* **Selected text**
'''

Pacific Rim is a deeply dorky movie. That isn’t criticism (or praise); it’s an observation, and it shouldn’t come as a surprise. Pacific Rim is a Guillermo del Toro film, and Guillermo del Toro is a deeply dorky filmmaker. I’m not sure how del Toro convinced Warner Bros to finance Pacific Rim, an original property with no stars. It’s a tough sell in this summer landscape of sequels and superheroes (and might explain the film’s poor tracking so far), but that’s only one way in which del Toro’s film differs from its competitors.

For another, del Toro seems utterly uninterested in telling an origin story, which has been the predominant narrative form of popular cinema for the past decade or so (thanks to the influence of superhero movies, but also present in everything from Casino Royale to Star Trek). Pacific Rim begins with a 5 minute prologue that explains the universe of the movie. Giant monsters (dubbed “kaiju”) came from under the sea, through a breach in the tectonic plates. They attacked coastal cities, forcing humankind to cooperate and create robotic monsters of our own (dubbed “Jaegers”), each operated by two pilots who meld minds through some barely explained neural connection called “drifting.”

Although the film comes complete with its own mythology, del Toro is telling us an archetypal story of robots fighting monsters, not a prototypical one. Like the Japanese monster films that inspired it, Pacific Rim, despite containing the seeds of a franchise, is not a chapter in an ongoing story; instead, it’s a self-contained story.

'''

* **Work instruction 1**
List every term that the Pacific Rim review places in quotation marks.
* **Work instruction 2**
According to the Pacific Rim review, how long is the prologue that opens the film?
* **Work instruction 3**
Output the part of the Pacific Rim review starting at "Although the film" and ending at "a self-contained story.".

* **Excerpted records**
'''

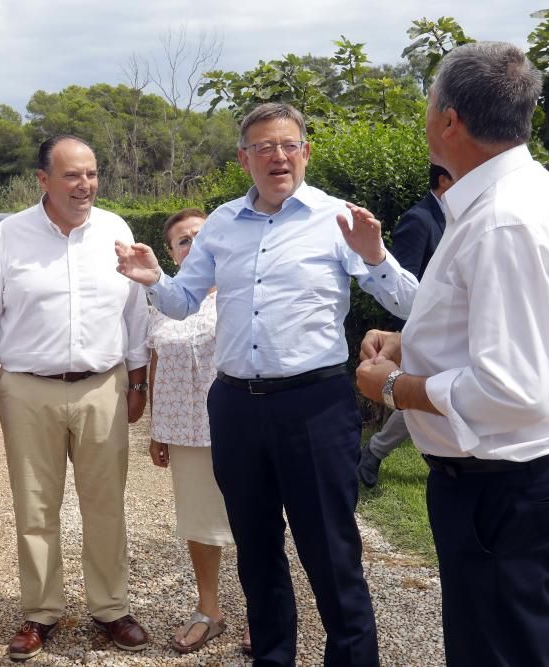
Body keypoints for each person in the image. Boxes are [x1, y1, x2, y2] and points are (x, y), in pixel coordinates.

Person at [115, 102, 417, 666]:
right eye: (263, 147)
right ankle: (273, 656)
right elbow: (182, 303)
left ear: (304, 151)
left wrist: (375, 254)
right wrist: (153, 278)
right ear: (244, 158)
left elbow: (411, 304)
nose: (277, 156)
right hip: (236, 407)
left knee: (330, 552)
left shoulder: (338, 219)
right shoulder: (223, 223)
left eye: (288, 145)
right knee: (256, 553)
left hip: (316, 406)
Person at [355, 42, 549, 667]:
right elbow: (497, 329)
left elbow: (510, 386)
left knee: (498, 651)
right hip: (499, 483)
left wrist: (393, 386)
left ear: (450, 119)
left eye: (428, 102)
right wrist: (411, 341)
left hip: (502, 485)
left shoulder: (504, 219)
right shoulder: (500, 199)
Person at [0, 135, 150, 661]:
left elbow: (134, 313)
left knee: (106, 504)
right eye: (71, 175)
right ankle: (41, 611)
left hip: (102, 386)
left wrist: (137, 382)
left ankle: (111, 608)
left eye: (90, 173)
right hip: (27, 389)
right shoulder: (9, 236)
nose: (84, 185)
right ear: (43, 180)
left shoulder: (115, 230)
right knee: (35, 507)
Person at [146, 208, 251, 655]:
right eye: (182, 241)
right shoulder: (160, 299)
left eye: (199, 236)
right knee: (198, 523)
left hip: (238, 426)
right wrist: (156, 428)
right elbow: (152, 359)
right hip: (183, 430)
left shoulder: (240, 289)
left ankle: (261, 611)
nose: (192, 245)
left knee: (252, 522)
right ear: (172, 253)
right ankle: (210, 610)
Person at [358, 163, 453, 487]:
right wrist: (406, 333)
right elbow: (402, 281)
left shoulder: (456, 218)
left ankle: (375, 451)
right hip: (422, 327)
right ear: (443, 180)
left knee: (428, 395)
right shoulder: (419, 219)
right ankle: (375, 451)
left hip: (449, 327)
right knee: (424, 396)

'''

* **Final answer 1**
kaiju, Jaegers, drifting

* **Final answer 2**
Five minutes.

* **Final answer 3**
Although the film comes complete with its own mythology, del Toro is telling us an archetypal story of robots fighting monsters, not a prototypical one. Like the Japanese monster films that inspired it, Pacific Rim, despite containing the seeds of a franchise, is not a chapter in an ongoing story; instead, it’s a self-contained story.